**What is required**:
Output the items below verbatim, starting at their first line and stopping after the line that contains "Dot at: (255, 209)".
+++ Stored records +++
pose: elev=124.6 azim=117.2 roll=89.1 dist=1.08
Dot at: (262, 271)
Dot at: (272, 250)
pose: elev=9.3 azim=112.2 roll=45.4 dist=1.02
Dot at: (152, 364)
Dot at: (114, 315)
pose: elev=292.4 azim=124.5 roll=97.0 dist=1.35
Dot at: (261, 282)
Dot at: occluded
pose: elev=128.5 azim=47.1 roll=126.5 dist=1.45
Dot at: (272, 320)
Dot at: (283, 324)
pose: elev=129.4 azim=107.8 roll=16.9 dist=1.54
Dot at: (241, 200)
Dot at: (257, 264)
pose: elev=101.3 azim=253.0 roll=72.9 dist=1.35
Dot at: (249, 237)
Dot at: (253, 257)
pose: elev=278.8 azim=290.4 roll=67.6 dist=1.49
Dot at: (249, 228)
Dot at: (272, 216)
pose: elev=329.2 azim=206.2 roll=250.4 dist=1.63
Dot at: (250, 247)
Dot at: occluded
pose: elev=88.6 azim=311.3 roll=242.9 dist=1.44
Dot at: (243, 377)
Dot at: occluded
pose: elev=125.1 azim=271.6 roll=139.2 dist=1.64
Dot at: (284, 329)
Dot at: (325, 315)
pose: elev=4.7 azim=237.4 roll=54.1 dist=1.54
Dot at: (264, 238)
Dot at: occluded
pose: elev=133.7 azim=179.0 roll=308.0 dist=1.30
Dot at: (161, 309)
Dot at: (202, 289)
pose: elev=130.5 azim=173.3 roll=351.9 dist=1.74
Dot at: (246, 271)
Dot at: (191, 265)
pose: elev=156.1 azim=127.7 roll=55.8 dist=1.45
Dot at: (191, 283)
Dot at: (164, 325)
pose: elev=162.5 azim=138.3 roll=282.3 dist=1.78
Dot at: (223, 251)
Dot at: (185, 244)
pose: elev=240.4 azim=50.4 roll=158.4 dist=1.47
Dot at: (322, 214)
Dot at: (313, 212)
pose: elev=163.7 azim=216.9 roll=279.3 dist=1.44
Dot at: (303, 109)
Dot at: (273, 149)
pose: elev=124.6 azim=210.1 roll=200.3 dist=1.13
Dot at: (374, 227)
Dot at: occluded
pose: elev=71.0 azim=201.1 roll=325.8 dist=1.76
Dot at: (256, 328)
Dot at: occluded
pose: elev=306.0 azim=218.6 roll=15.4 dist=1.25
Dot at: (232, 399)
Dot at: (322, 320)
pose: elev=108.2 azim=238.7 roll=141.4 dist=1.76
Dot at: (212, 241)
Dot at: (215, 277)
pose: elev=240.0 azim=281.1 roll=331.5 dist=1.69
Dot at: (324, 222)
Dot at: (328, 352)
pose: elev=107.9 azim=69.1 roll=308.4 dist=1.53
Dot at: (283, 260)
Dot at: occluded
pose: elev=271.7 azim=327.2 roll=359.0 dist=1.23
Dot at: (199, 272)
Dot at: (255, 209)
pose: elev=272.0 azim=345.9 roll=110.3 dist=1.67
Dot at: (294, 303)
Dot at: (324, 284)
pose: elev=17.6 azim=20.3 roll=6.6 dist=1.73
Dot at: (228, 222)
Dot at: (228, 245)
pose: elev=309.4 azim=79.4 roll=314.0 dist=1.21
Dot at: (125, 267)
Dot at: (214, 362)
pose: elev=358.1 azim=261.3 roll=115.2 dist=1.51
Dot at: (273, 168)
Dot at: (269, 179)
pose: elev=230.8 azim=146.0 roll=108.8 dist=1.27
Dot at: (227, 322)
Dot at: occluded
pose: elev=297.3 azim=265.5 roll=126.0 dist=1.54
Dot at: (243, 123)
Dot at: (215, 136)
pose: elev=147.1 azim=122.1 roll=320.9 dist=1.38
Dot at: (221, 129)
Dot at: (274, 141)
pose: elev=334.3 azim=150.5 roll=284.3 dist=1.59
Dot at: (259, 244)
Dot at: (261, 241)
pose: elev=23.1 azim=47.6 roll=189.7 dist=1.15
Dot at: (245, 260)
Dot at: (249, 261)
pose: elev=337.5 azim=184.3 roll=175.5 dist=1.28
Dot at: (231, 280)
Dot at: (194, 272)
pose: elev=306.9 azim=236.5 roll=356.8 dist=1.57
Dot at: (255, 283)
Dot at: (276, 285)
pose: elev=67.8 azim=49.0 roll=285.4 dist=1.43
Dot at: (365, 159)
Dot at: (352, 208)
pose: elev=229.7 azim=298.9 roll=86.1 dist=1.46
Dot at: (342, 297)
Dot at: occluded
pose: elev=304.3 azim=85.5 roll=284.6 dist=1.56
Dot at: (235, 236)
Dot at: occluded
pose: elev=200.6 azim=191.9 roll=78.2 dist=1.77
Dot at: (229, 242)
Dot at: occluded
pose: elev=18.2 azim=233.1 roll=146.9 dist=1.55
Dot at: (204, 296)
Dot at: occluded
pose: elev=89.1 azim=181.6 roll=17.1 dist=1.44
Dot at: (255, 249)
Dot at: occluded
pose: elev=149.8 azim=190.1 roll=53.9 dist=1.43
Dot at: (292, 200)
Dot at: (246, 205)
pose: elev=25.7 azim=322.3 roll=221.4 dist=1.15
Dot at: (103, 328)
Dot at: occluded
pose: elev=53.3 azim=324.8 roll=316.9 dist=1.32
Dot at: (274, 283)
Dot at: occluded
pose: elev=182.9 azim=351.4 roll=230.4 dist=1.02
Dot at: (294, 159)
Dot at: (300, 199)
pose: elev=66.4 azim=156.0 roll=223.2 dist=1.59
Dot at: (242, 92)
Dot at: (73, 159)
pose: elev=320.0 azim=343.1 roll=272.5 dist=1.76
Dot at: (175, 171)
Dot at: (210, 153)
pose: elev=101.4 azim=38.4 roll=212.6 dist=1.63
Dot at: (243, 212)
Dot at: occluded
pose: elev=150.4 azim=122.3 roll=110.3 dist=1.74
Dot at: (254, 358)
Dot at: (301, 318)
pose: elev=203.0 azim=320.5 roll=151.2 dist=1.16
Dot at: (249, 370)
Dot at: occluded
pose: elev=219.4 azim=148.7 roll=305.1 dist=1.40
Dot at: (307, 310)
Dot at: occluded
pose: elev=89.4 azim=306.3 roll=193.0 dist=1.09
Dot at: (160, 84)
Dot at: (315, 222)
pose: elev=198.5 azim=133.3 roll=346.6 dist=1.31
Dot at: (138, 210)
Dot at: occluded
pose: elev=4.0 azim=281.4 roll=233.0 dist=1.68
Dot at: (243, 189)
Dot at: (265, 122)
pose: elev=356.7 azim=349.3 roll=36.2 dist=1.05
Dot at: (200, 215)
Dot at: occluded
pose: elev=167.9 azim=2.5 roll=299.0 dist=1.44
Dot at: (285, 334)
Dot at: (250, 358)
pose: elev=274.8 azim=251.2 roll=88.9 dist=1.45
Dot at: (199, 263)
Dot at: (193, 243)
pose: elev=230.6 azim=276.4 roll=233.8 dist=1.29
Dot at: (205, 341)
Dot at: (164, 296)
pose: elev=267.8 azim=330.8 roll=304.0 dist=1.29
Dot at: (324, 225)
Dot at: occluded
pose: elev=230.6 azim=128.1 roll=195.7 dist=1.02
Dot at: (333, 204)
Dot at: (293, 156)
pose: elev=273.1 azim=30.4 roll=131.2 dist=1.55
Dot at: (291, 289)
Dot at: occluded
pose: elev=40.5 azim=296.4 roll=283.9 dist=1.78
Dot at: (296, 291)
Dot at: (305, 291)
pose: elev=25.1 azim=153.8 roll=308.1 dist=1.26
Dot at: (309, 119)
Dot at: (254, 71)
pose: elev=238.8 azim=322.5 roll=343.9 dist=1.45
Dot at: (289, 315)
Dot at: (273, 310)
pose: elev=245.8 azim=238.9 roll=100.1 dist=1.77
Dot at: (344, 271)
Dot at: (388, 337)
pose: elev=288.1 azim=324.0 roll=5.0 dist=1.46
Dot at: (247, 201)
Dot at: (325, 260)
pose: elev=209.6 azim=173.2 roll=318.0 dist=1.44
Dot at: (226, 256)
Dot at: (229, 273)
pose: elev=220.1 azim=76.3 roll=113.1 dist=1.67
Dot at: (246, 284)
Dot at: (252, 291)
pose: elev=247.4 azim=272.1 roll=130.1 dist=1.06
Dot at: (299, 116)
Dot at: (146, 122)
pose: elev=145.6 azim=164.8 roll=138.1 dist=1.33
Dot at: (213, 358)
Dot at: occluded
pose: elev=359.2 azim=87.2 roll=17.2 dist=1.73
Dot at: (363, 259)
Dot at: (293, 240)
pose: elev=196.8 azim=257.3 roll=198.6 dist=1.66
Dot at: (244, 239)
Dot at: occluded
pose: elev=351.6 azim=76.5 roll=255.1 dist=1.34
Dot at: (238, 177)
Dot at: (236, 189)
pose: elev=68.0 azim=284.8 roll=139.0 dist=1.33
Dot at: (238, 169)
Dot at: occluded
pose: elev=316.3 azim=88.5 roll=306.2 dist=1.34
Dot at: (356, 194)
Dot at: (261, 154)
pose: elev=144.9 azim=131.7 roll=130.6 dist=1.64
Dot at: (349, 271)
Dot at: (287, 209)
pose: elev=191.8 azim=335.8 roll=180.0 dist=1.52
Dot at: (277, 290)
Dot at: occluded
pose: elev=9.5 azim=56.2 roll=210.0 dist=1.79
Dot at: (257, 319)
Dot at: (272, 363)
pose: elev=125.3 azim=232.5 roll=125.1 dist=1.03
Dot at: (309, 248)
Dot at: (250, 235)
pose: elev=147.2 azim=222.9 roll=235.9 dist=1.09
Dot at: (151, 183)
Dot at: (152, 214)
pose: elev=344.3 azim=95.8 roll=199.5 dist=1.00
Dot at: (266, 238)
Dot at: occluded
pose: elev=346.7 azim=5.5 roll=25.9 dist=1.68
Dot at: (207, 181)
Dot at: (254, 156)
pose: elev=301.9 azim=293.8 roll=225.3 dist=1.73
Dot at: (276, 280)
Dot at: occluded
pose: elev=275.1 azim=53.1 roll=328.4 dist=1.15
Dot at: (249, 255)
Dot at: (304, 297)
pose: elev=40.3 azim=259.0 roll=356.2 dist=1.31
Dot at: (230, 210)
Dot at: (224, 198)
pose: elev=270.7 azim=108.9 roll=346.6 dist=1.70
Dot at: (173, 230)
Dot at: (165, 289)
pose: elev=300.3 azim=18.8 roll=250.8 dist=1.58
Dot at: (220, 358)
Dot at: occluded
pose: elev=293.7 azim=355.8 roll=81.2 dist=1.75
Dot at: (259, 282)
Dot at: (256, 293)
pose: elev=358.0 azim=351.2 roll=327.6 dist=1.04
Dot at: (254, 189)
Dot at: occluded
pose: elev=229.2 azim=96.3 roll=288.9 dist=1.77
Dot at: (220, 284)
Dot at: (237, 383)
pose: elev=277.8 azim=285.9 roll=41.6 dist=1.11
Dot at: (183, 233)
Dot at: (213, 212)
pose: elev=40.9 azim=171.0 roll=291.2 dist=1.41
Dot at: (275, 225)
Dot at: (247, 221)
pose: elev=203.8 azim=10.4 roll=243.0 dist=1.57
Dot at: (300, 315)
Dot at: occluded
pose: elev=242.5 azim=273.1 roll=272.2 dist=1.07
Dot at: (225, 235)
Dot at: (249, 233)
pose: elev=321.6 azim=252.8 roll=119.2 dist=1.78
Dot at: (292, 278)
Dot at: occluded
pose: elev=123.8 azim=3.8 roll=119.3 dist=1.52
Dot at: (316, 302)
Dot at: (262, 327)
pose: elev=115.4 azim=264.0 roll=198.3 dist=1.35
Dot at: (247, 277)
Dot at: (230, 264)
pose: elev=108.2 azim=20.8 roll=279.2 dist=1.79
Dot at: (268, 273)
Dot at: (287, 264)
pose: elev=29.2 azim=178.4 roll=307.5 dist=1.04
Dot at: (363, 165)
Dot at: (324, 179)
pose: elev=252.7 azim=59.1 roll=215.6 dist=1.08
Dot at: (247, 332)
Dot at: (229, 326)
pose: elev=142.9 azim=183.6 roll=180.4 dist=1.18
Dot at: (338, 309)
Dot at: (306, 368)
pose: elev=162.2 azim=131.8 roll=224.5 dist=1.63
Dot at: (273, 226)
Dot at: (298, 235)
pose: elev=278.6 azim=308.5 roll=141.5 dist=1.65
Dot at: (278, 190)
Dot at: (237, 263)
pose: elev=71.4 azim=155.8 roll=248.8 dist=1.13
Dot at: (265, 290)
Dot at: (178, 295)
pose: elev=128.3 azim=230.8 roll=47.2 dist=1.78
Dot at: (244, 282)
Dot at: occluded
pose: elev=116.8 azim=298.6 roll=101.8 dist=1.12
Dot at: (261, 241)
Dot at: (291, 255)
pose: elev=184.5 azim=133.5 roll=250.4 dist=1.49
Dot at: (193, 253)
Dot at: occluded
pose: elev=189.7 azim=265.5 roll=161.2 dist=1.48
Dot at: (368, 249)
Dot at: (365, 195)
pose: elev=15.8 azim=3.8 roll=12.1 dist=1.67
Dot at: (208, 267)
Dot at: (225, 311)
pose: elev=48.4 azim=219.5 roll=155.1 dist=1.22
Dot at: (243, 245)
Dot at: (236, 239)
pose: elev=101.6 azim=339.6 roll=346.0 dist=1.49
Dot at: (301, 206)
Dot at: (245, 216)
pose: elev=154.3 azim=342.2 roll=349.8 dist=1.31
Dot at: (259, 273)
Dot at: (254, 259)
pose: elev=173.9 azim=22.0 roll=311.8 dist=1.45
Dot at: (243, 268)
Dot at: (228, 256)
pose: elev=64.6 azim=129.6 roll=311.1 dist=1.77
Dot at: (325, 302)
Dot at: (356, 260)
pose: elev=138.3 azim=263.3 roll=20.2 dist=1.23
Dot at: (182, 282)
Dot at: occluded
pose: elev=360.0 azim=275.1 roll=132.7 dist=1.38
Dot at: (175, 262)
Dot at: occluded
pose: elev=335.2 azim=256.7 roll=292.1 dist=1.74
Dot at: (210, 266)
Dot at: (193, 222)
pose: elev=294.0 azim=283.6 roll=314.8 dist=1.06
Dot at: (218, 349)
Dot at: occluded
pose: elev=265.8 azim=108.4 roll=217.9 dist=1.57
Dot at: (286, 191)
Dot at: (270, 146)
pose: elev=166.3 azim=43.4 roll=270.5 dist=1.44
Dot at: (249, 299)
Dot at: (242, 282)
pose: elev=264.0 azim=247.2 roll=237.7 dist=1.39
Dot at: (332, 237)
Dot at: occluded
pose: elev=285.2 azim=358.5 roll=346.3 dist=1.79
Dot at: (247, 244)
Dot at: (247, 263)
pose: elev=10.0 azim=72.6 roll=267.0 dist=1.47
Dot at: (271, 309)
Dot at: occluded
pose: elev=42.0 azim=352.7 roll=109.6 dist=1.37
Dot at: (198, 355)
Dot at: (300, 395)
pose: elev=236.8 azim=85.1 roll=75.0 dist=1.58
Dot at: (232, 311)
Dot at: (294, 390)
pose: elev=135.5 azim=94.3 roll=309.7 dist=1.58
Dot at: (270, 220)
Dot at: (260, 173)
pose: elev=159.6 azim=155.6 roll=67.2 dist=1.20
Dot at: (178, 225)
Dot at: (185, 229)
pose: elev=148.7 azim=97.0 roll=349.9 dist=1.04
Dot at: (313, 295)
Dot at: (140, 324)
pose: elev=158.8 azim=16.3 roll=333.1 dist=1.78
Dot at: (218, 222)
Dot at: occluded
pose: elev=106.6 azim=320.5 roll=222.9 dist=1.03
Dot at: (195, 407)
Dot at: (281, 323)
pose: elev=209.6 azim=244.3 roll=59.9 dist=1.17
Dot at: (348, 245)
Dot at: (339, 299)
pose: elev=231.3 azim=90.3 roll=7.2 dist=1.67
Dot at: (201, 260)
+++
**Expected answer**:
pose: elev=124.6 azim=117.2 roll=89.1 dist=1.08
Dot at: (262, 271)
Dot at: (272, 250)
pose: elev=9.3 azim=112.2 roll=45.4 dist=1.02
Dot at: (152, 364)
Dot at: (114, 315)
pose: elev=292.4 azim=124.5 roll=97.0 dist=1.35
Dot at: (261, 282)
Dot at: occluded
pose: elev=128.5 azim=47.1 roll=126.5 dist=1.45
Dot at: (272, 320)
Dot at: (283, 324)
pose: elev=129.4 azim=107.8 roll=16.9 dist=1.54
Dot at: (241, 200)
Dot at: (257, 264)
pose: elev=101.3 azim=253.0 roll=72.9 dist=1.35
Dot at: (249, 237)
Dot at: (253, 257)
pose: elev=278.8 azim=290.4 roll=67.6 dist=1.49
Dot at: (249, 228)
Dot at: (272, 216)
pose: elev=329.2 azim=206.2 roll=250.4 dist=1.63
Dot at: (250, 247)
Dot at: occluded
pose: elev=88.6 azim=311.3 roll=242.9 dist=1.44
Dot at: (243, 377)
Dot at: occluded
pose: elev=125.1 azim=271.6 roll=139.2 dist=1.64
Dot at: (284, 329)
Dot at: (325, 315)
pose: elev=4.7 azim=237.4 roll=54.1 dist=1.54
Dot at: (264, 238)
Dot at: occluded
pose: elev=133.7 azim=179.0 roll=308.0 dist=1.30
Dot at: (161, 309)
Dot at: (202, 289)
pose: elev=130.5 azim=173.3 roll=351.9 dist=1.74
Dot at: (246, 271)
Dot at: (191, 265)
pose: elev=156.1 azim=127.7 roll=55.8 dist=1.45
Dot at: (191, 283)
Dot at: (164, 325)
pose: elev=162.5 azim=138.3 roll=282.3 dist=1.78
Dot at: (223, 251)
Dot at: (185, 244)
pose: elev=240.4 azim=50.4 roll=158.4 dist=1.47
Dot at: (322, 214)
Dot at: (313, 212)
pose: elev=163.7 azim=216.9 roll=279.3 dist=1.44
Dot at: (303, 109)
Dot at: (273, 149)
pose: elev=124.6 azim=210.1 roll=200.3 dist=1.13
Dot at: (374, 227)
Dot at: occluded
pose: elev=71.0 azim=201.1 roll=325.8 dist=1.76
Dot at: (256, 328)
Dot at: occluded
pose: elev=306.0 azim=218.6 roll=15.4 dist=1.25
Dot at: (232, 399)
Dot at: (322, 320)
pose: elev=108.2 azim=238.7 roll=141.4 dist=1.76
Dot at: (212, 241)
Dot at: (215, 277)
pose: elev=240.0 azim=281.1 roll=331.5 dist=1.69
Dot at: (324, 222)
Dot at: (328, 352)
pose: elev=107.9 azim=69.1 roll=308.4 dist=1.53
Dot at: (283, 260)
Dot at: occluded
pose: elev=271.7 azim=327.2 roll=359.0 dist=1.23
Dot at: (199, 272)
Dot at: (255, 209)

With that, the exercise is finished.